I read several Wyndham novels when I was 12 or 13 - this was one of them. My recollection of those novels was that they were enjoyable but tended to have poor endings, as if Wyndham had said what he wanted, got bored and just stopped. The exception was The Day of the Triffids which had a satisfactory ending. So how would I respond to re-reading Trouble with Lichen?
First I found it a good deal more sophisticated than memory had led me to believe: The book is a feminist tract, following the career of a strong, intelligent, visionary biochemist who uses the discovery of a lichen with anti-aging properties to start a revolution in the prospects for women not seen since the movement for universal suffrage.

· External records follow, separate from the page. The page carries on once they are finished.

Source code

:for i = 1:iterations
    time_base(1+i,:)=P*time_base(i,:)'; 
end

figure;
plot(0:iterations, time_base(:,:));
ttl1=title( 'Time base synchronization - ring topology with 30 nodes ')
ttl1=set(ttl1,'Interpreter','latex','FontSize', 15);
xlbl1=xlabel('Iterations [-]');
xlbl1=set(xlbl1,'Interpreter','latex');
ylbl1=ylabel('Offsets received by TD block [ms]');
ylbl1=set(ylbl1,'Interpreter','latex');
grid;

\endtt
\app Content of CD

Second I found it technically distinctive: The narrative is fast-paced and driven largely by dialogue and fabricated quotations from newspapers and BBC broadcasts. Characters (often un-named) are left to discuss the evolving events as representatives of an entire social class or profession or sex, reminding me of the general passages in The Grapes of Wrath (such as the salesman who can't get enough jalopies to shift on to migrating Oakies). Telephone conversations between characters replace descriptions of action. That said, Wyndham does describe some of the most dramatic action directly.
Thirdly, the ending, though abrupt, was fairly satisfactory, after all: Many SF writers would be more interested in describing the social consequences of a drug that can extend the expectation of life tremndously but that is not Wyndham is after - he wants to suggest that women are not merely ornaments or baby factories and the beginning of a social revolution gives him plenty of space to do so. He did indeed say what he wanted, then stop, but the resolution is fitting and pleasing.